Material provided Block Start
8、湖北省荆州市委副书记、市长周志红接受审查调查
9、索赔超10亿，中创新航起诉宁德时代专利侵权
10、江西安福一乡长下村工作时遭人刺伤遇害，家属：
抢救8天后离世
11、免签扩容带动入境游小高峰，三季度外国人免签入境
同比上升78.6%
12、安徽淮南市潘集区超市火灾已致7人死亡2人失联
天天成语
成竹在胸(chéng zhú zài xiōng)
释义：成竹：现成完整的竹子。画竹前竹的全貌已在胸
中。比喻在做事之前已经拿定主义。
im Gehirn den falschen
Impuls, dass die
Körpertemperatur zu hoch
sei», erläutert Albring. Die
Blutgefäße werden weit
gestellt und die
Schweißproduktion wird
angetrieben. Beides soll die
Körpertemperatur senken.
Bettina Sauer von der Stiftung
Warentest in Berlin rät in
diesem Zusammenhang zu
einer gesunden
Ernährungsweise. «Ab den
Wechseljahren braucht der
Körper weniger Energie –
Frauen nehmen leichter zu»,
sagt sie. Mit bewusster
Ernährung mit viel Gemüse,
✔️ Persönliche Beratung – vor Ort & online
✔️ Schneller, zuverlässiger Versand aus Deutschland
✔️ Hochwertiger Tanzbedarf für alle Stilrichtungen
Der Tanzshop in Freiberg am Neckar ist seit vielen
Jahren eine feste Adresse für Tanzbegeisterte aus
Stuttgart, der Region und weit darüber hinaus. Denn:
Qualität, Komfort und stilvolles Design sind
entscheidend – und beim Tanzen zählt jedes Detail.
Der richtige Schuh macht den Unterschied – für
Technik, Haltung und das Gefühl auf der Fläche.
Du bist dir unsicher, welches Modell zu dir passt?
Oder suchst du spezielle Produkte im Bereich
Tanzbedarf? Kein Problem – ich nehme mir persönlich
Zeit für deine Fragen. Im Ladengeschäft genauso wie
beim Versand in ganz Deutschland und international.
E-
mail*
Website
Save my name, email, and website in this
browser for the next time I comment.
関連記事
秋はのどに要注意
Material provided Block End
◆ Task to complete
Copy out every record again, letter for letter.

◆ Reply
8、湖北省荆州市委副书记、市长周志红接受审查调查
9、索赔超10亿，中创新航起诉宁德时代专利侵权
10、江西安福一乡长下村工作时遭人刺伤遇害，家属：
抢救8天后离世
11、免签扩容带动入境游小高峰，三季度外国人免签入境
同比上升78.6%
12、安徽淮南市潘集区超市火灾已致7人死亡2人失联
天天成语
成竹在胸(chéng zhú zài xiōng)
释义：成竹：现成完整的竹子。画竹前竹的全貌已在胸
中。比喻在做事之前已经拿定主义。
im Gehirn den falschen
Impuls, dass die
Körpertemperatur zu hoch
sei», erläutert Albring. Die
Blutgefäße werden weit
gestellt und die
Schweißproduktion wird
angetrieben. Beides soll die
Körpertemperatur senken.
Bettina Sauer von der Stiftung
Warentest in Berlin rät in
diesem Zusammenhang zu
einer gesunden
Ernährungsweise. «Ab den
Wechseljahren braucht der
Körper weniger Energie –
Frauen nehmen leichter zu»,
sagt sie. Mit bewusster
Ernährung mit viel Gemüse,
✔️ Persönliche Beratung – vor Ort & online
✔️ Schneller, zuverlässiger Versand aus Deutschland
✔️ Hochwertiger Tanzbedarf für alle Stilrichtungen
Der Tanzshop in Freiberg am Neckar ist seit vielen
Jahren eine feste Adresse für Tanzbegeisterte aus
Stuttgart, der Region und weit darüber hinaus. Denn:
Qualität, Komfort und stilvolles Design sind
entscheidend – und beim Tanzen zählt jedes Detail.
Der richtige Schuh macht den Unterschied – für
Technik, Haltung und das Gefühl auf der Fläche.
Du bist dir unsicher, welches Modell zu dir passt?
Oder suchst du spezielle Produkte im Bereich
Tanzbedarf? Kein Problem – ich nehme mir persönlich
Zeit für deine Fragen. Im Ladengeschäft genauso wie
beim Versand in ganz Deutschland und international.
E-
mail*
Website
Save my name, email, and website in this
browser for the next time I comment.
関連記事
秋はのどに要注意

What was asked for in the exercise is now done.